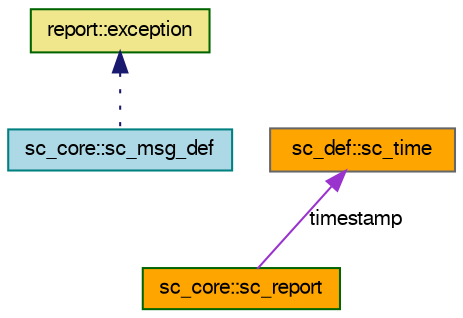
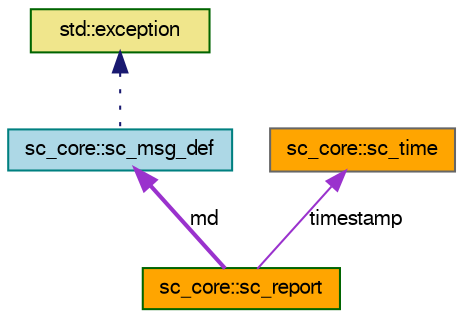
  digraph {
    node [color=darkgreen fillcolor=orange fontname=FreeSans fontsize=10 shape=record style=filled]
    edge [color=darkorchid3 dir=back fontname=FreeSans fontsize=10 labelfontname=FreeSans labelfontsize=10]
    n1 [fontcolor=black height=0.2 label="sc_core::sc_report" width=0.4]
-   n2 [fillcolor=khaki height=0.2 label="report::exception" width=0.4]
+   n2 [fillcolor=khaki height=0.2 label="std::exception" width=0.4]
    n3 [color=teal fillcolor=lightblue height=0.2 label="sc_core::sc_msg_def" width=0.4]
-   n4 [color=gray40 height=0.2 label="sc_def::sc_time" width=0.4]
+   n4 [color=gray40 height=0.2 label="sc_core::sc_time" width=0.4]
    n2 -> n3 [color=midnightblue style=dotted]
+   n3 -> n1 [label=md style=bold]
    n4 -> n1 [label=timestamp style=solid]
  }
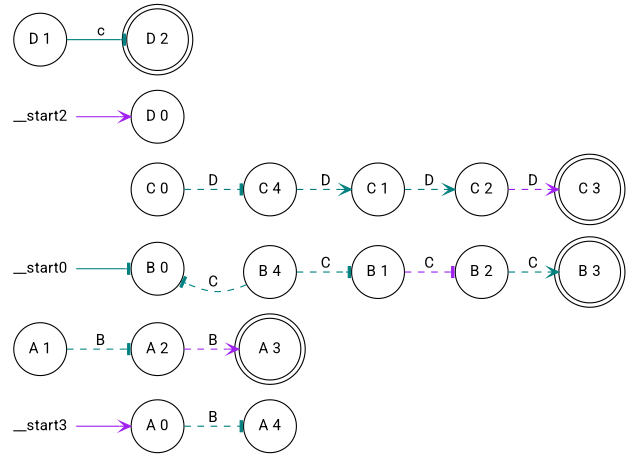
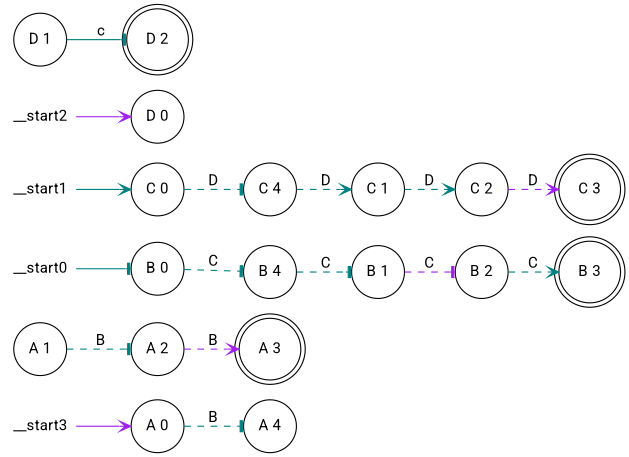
  digraph {
    fontname=Roboto
    rankdir=LR
    node [fontname=Roboto shape=circle]
    edge [arrowhead=tee color=teal fontname=Roboto style=dashed]
    n1 [label="A 0"]
    n2 [label="A 4"]
    n3 [label="A 1"]
    n4 [label="A 2"]
    n5 [label="A 3" shape=doublecircle]
    n6 [label="B 0"]
    n7 [label="B 4"]
    n8 [label="B 1"]
    n9 [label="B 2"]
    n10 [label="B 3" shape=doublecircle]
    n11 [label="C 0"]
    n12 [label="C 4"]
    n13 [label="C 1"]
    n14 [label="C 2"]
    n15 [label="C 3" shape=doublecircle]
    n16 [label="D 0"]
    n17 [label="D 1"]
    n18 [label="D 2" shape=doublecircle]
    __start0 [height=0 shape=none width=0]
+   __start1 [height=0 shape=none width=0]
    __start2 [height=0 shape=none width=0]
    __start3 [height=0 shape=none width=0]
    n1 -> n2 [label=B]
    n3 -> n4 [label=B]
    n4 -> n5 [arrowhead=vee color=purple label=B]
-   n7 -> n6 [label=C]
+   n6 -> n7 [label=C]
    n7 -> n8 [label=C]
    n8 -> n9 [color=purple label=C]
    n9 -> n10 [arrowhead=vee label=C]
    n11 -> n12 [label=D]
    n12 -> n13 [arrowhead=vee label=D]
    n13 -> n14 [arrowhead=vee label=D]
    n14 -> n15 [arrowhead=vee color=purple label=D]
    n17 -> n18 [label=c style=""]
    __start0 -> n6 [style=""]
+   __start1 -> n11 [arrowhead=vee style=""]
    __start2 -> n16 [arrowhead=vee color=purple style=""]
    __start3 -> n1 [arrowhead=vee color=purple style=""]
  }
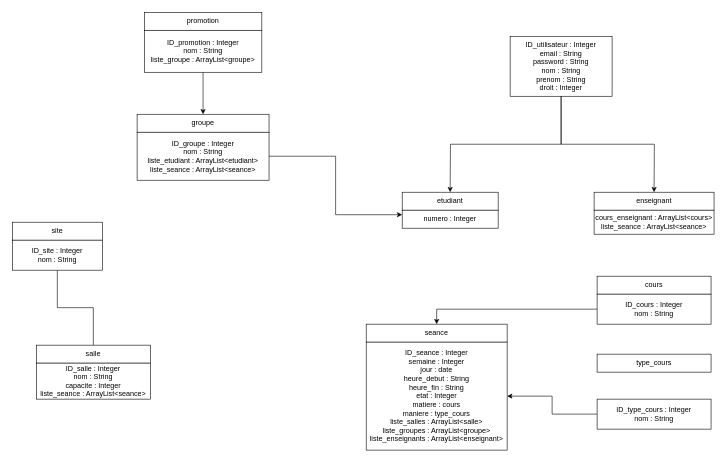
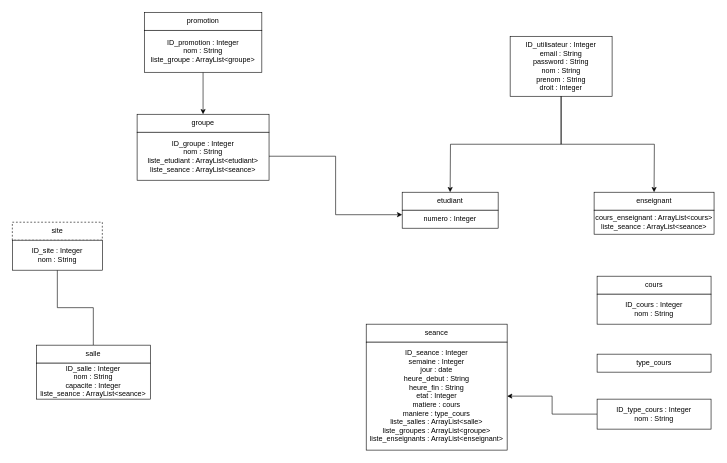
  <mxCell id="0" />
  <mxCell id="1" parent="0" />
  <mxCell id="2" value="ID_utilisateur : Integer&lt;br&gt;email : String&lt;br&gt;password : String&lt;br&gt;nom : String&lt;br&gt;prenom : String&lt;br&gt;droit : Integer" style="rounded=0;whiteSpace=wrap;html=1;" vertex="1" parent="1"><mxGeometry x="850" y="60" width="170" height="100" as="geometry" /></mxCell>
  <mxCell id="3" style="edgeStyle=orthogonalEdgeStyle;rounded=0;orthogonalLoop=1;jettySize=auto;html=1;exitX=0.5;exitY=1;exitDx=0;exitDy=0;" edge="1" parent="1" source="2"><mxGeometry relative="1" as="geometry"><mxPoint x="750" y="320" as="targetPoint" /></mxGeometry></mxCell>
  <mxCell id="4" style="edgeStyle=orthogonalEdgeStyle;rounded=0;orthogonalLoop=1;jettySize=auto;html=1;exitX=0.5;exitY=1;exitDx=0;exitDy=0;" edge="1" parent="1" source="2"><mxGeometry relative="1" as="geometry"><mxPoint x="1090" y="320" as="targetPoint" /></mxGeometry></mxCell>
  <mxCell id="5" value="etudiant" style="rounded=0;whiteSpace=wrap;html=1;" vertex="1" parent="1"><mxGeometry x="670" y="320" width="160" height="30" as="geometry" /></mxCell>
  <mxCell id="6" value="numero : Integer" style="rounded=0;whiteSpace=wrap;html=1;" vertex="1" parent="1"><mxGeometry x="670" y="350" width="160" height="30" as="geometry" /></mxCell>
  <mxCell id="7" value="enseignant" style="rounded=0;whiteSpace=wrap;html=1;" vertex="1" parent="1"><mxGeometry x="990" y="320" width="200" height="30" as="geometry" /></mxCell>
  <mxCell id="8" value="cours_enseignant : ArrayList&amp;lt;cours&amp;gt;&lt;br&gt;liste_seance : ArrayList&amp;lt;seance&amp;gt;" style="rounded=0;whiteSpace=wrap;html=1;" vertex="1" parent="1"><mxGeometry x="990" y="350" width="200" height="40" as="geometry" /></mxCell>
  <mxCell id="9" value="promotion" style="rounded=0;whiteSpace=wrap;html=1;" vertex="1" parent="1"><mxGeometry x="240" y="20" width="196" height="30" as="geometry" /></mxCell>
  <mxCell id="10" style="edgeStyle=orthogonalEdgeStyle;rounded=0;orthogonalLoop=1;jettySize=auto;html=1;exitX=0.5;exitY=1;exitDx=0;exitDy=0;" edge="1" parent="1" source="11" target="12"><mxGeometry relative="1" as="geometry" /></mxCell>
  <mxCell id="11" value="ID_promotion : Integer&lt;br&gt;nom : String&lt;br&gt;liste_groupe : ArrayList&amp;lt;groupe&amp;gt;" style="rounded=0;whiteSpace=wrap;html=1;" vertex="1" parent="1"><mxGeometry x="240" y="50" width="196" height="70" as="geometry" /></mxCell>
  <mxCell id="12" value="groupe" style="rounded=0;whiteSpace=wrap;html=1;" vertex="1" parent="1"><mxGeometry x="228" y="190" width="220" height="30" as="geometry" /></mxCell>
  <mxCell id="13" style="edgeStyle=orthogonalEdgeStyle;rounded=0;orthogonalLoop=1;jettySize=auto;html=1;exitX=1;exitY=0.5;exitDx=0;exitDy=0;entryX=0;entryY=0.25;entryDx=0;entryDy=0;" edge="1" parent="1" source="14" target="6"><mxGeometry relative="1" as="geometry" /></mxCell>
  <mxCell id="14" value="ID_groupe : Integer&lt;br&gt;nom : String&lt;br&gt;liste_etudiant : ArrayList&amp;lt;etudiant&amp;gt;&lt;br&gt;liste_seance : ArrayList&amp;lt;seance&amp;gt;" style="rounded=0;whiteSpace=wrap;html=1;" vertex="1" parent="1"><mxGeometry x="228" y="220" width="220" height="80" as="geometry" /></mxCell>
  <mxCell id="15" value="cours" style="rounded=0;whiteSpace=wrap;html=1;" vertex="1" parent="1"><mxGeometry x="995" y="460" width="190" height="30" as="geometry" /></mxCell>
- <mxCell id="16" style="edgeStyle=orthogonalEdgeStyle;rounded=0;orthogonalLoop=1;jettySize=auto;html=1;exitX=0;exitY=0.5;exitDx=0;exitDy=0;entryX=0.5;entryY=0;entryDx=0;entryDy=0;" edge="1" parent="1" source="17" target="26"><mxGeometry relative="1" as="geometry" /></mxCell>
  <mxCell id="17" value="ID_cours : Integer&lt;br&gt;nom : String" style="rounded=0;whiteSpace=wrap;html=1;" vertex="1" parent="1"><mxGeometry x="995" y="490" width="190" height="50" as="geometry" /></mxCell>
  <mxCell id="18" value="type_cours" style="rounded=0;whiteSpace=wrap;html=1;" vertex="1" parent="1"><mxGeometry x="995" y="590" width="190" height="30" as="geometry" /></mxCell>
  <mxCell id="19" style="edgeStyle=orthogonalEdgeStyle;rounded=0;orthogonalLoop=1;jettySize=auto;html=1;exitX=0;exitY=0.5;exitDx=0;exitDy=0;entryX=1;entryY=0.5;entryDx=0;entryDy=0;" edge="1" parent="1" source="20" target="27"><mxGeometry relative="1" as="geometry" /></mxCell>
  <mxCell id="20" value="ID_type_cours : Integer&lt;br&gt;nom : String" style="rounded=0;whiteSpace=wrap;html=1;" vertex="1" parent="1"><mxGeometry x="995" y="665" width="190" height="50" as="geometry" /></mxCell>
- <mxCell id="21" value="site" style="rounded=0;whiteSpace=wrap;html=1;" vertex="1" parent="1"><mxGeometry x="20" y="370" width="150" height="30" as="geometry" /></mxCell>
+ <mxCell id="21" value="site" style="rounded=0;whiteSpace=wrap;html=1;dashed=1;" vertex="1" parent="1"><mxGeometry x="20" y="370" width="150" height="30" as="geometry" /></mxCell>
  <mxCell id="22" style="edgeStyle=orthogonalEdgeStyle;rounded=0;orthogonalLoop=1;jettySize=auto;html=1;exitX=0.5;exitY=1;exitDx=0;exitDy=0;entryX=0.5;entryY=0;entryDx=0;entryDy=0;endArrow=none;" edge="1" parent="1" source="23" target="24"><mxGeometry relative="1" as="geometry" /></mxCell>
  <mxCell id="23" value="ID_site : Integer&lt;br&gt;nom : String&lt;br&gt;" style="rounded=0;whiteSpace=wrap;html=1;" vertex="1" parent="1"><mxGeometry x="20" y="400" width="150" height="50" as="geometry" /></mxCell>
  <mxCell id="24" value="salle" style="rounded=0;whiteSpace=wrap;html=1;" vertex="1" parent="1"><mxGeometry x="60" y="575" width="190" height="30" as="geometry" /></mxCell>
  <mxCell id="25" value="ID_salle : Integer&lt;br&gt;nom : String&lt;br&gt;capacite : Integer&lt;br&gt;liste_seance : ArrayList&amp;lt;seance&amp;gt;" style="rounded=0;whiteSpace=wrap;html=1;" vertex="1" parent="1"><mxGeometry x="60" y="605" width="190" height="60" as="geometry" /></mxCell>
  <mxCell id="26" value="seance" style="rounded=0;whiteSpace=wrap;html=1;" vertex="1" parent="1"><mxGeometry x="610" y="540" width="235" height="30" as="geometry" /></mxCell>
  <mxCell id="27" value="ID_seance : Integer&lt;br&gt;semaine : Integer&lt;br&gt;jour : date&lt;br&gt;heure_debut : String&lt;br&gt;heure_fin : String&lt;br&gt;etat : Integer&lt;br&gt;matiere : cours&lt;br&gt;maniere : type_cours&lt;br&gt;liste_salles : ArrayList&amp;lt;salle&amp;gt;&lt;br&gt;liste_groupes : ArrayList&amp;lt;groupe&amp;gt;&lt;br&gt;liste_enseignants : ArrayList&amp;lt;enseignant&amp;gt;" style="rounded=0;whiteSpace=wrap;html=1;" vertex="1" parent="1"><mxGeometry x="610" y="570" width="235" height="180" as="geometry" /></mxCell>
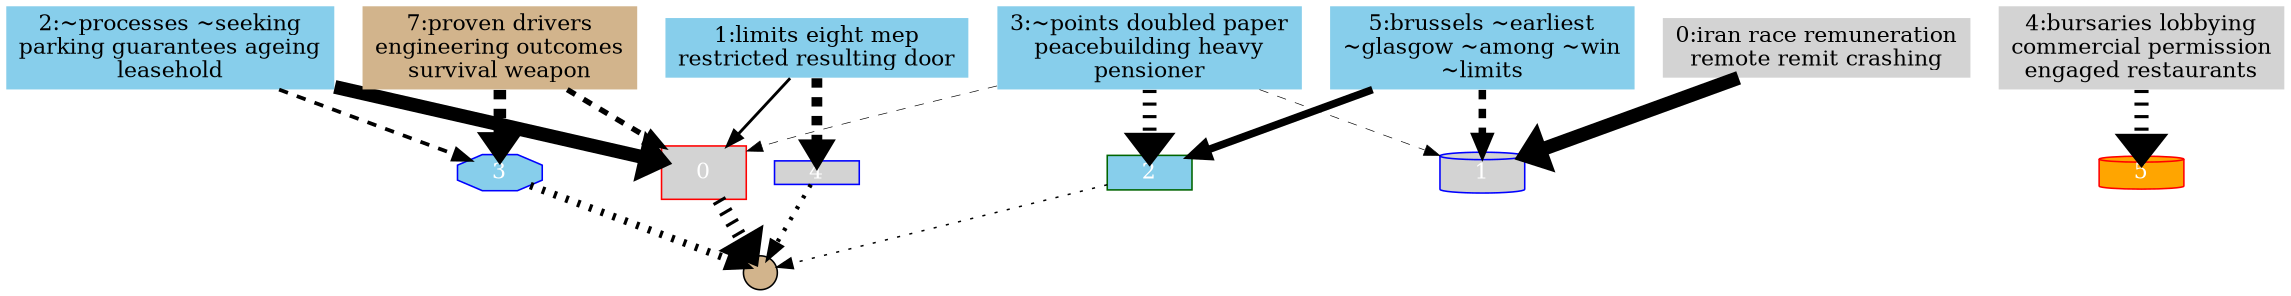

**TASK:** Copy out each line of the data above that contains the string "shape".

**RESULT FOR THIS EXERCISE:**
    node [color=darkgreen fillcolor=orange fontname=FreeSans fontsize=10 shape=record style=filled]
    node [fontname=Roboto shape=circle]
    n5 [label="A 3" shape=doublecircle]
    n10 [label="B 3" shape=doublecircle]
    n15 [label="C 3" shape=doublecircle]
    n18 [label="D 2" shape=doublecircle]
    __start0 [height=0 shape=none width=0]
+   __start1 [height=0 shape=none width=0]
    __start2 [height=0 shape=none width=0]
    __start3 [height=0 shape=none width=0]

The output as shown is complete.